#### Description of the task:
I'd like an exact copy of only the lines from the start of the listing below through the line that holds "I. Procedural Background". Please keep the pictures out.

Data for the task section start

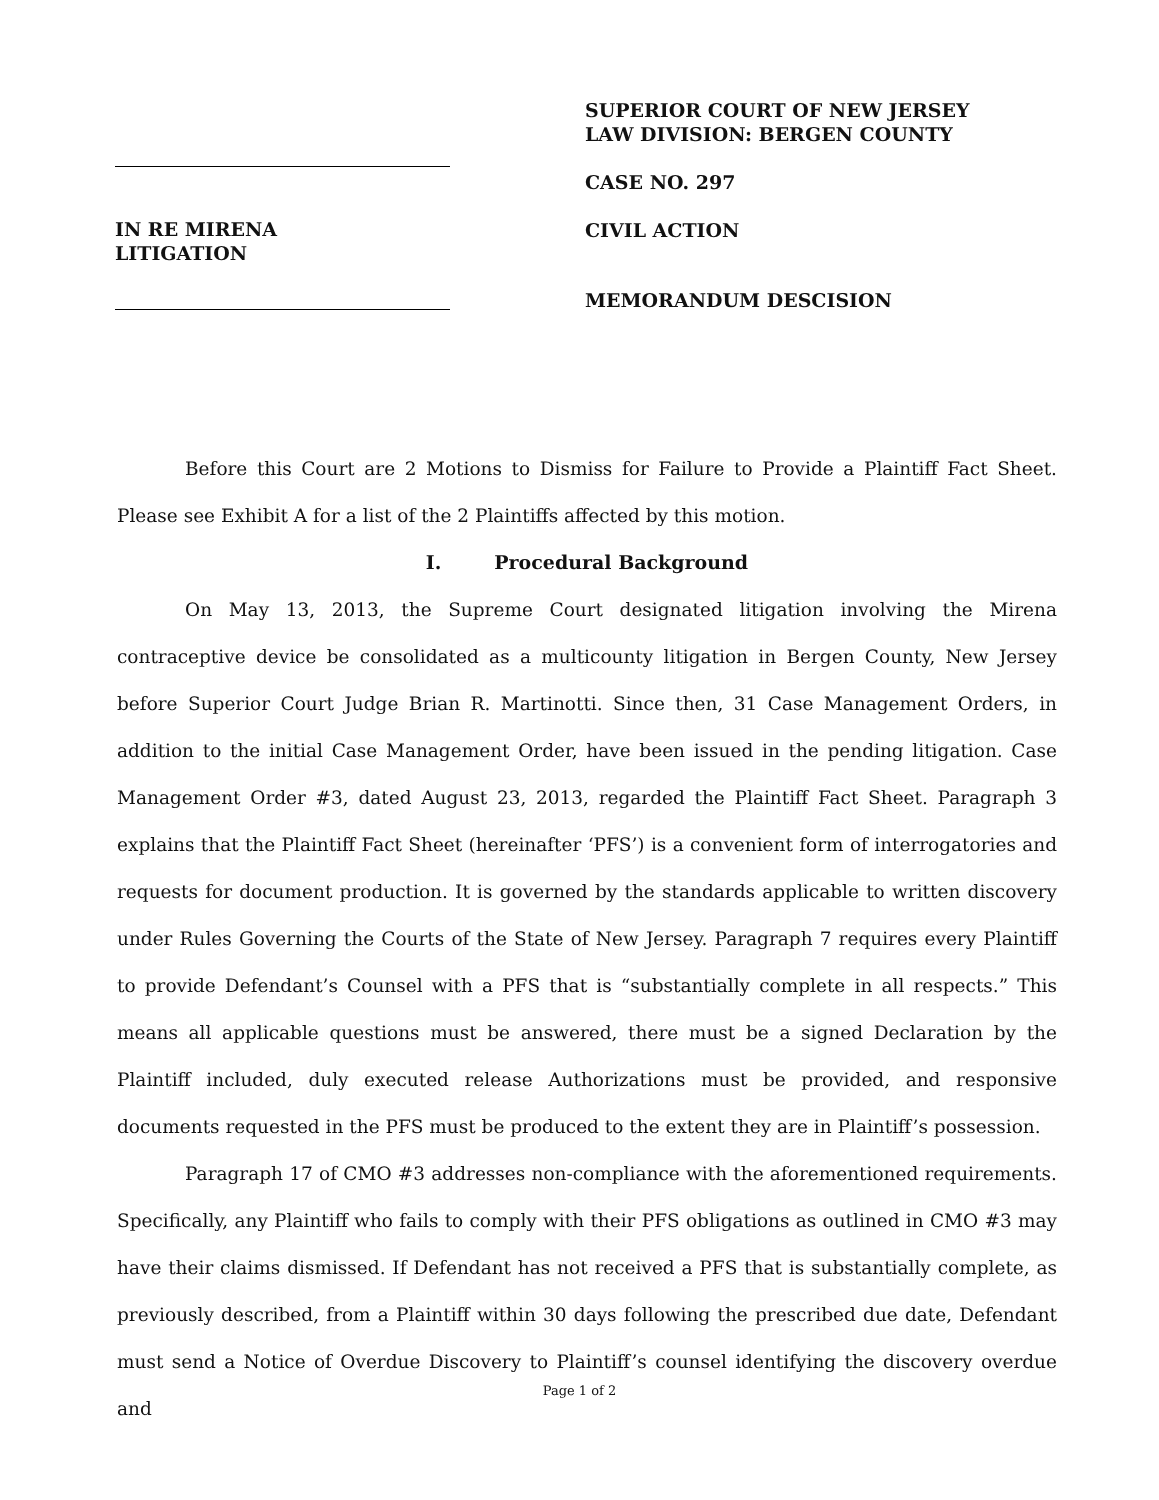IN RE MIRENA
LITIGATION
SUPERIOR COURT OF NEW JERSEY
LAW DIVISION: BERGEN COUNTY
CASE NO. 297
CIVIL ACTION
MEMORANDUM DESCISION
Before this Court are 2 Motions to Dismiss for Failure to Provide a Plaintiff Fact Sheet. Please see Exhibit A for a list of the 2 Plaintiffs affected by this motion.
I. Procedural Background
On May 13, 2013, the Supreme Court designated litigation involving the Mirena contraceptive device be consolidated as a multicounty litigation in Bergen County, New Jersey before Superior Court Judge Brian R. Martinotti. Since then, 31 Case Management Orders, in addition to the initial Case Management Order, have been issued in the pending litigation. Case Management Order #3, dated August 23, 2013, regarded the Plaintiff Fact Sheet. Paragraph 3 explains that the Plaintiff Fact Sheet (hereinafter ‘PFS’) is a convenient form of interrogatories and requests for document production. It is governed by the standards applicable to written discovery under Rules Governing the Courts of the State of New Jersey. Paragraph 7 requires every Plaintiff to provide Defendant’s Counsel with a PFS that is “substantially complete in all respects.” This means all applicable questions must be answered, there must be a signed Declaration by the Plaintiff included, duly executed release Authorizations must be provided, and responsive documents requested in the PFS must be produced to the extent they are in Plaintiff’s possession.
Paragraph 17 of CMO #3 addresses non-compliance with the aforementioned requirements. Specifically, any Plaintiff who fails to comply with their PFS obligations as outlined in CMO #3 may have their claims dismissed. If Defendant has not received a PFS that is substantially complete, as previously described, from a Plaintiff within 30 days following the prescribed due date, Defendant must send a Notice of Overdue Discovery to Plaintiff’s counsel identifying the discovery overdue and
Page 1 of 2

Data for the task section end

#### Solution for this task:
IN RE MIRENA
LITIGATION
SUPERIOR COURT OF NEW JERSEY
LAW DIVISION: BERGEN COUNTY
CASE NO. 297
CIVIL ACTION
MEMORANDUM DESCISION
Before this Court are 2 Motions to Dismiss for Failure to Provide a Plaintiff Fact Sheet. Please see Exhibit A for a list of the 2 Plaintiffs affected by this motion.
I. Procedural Background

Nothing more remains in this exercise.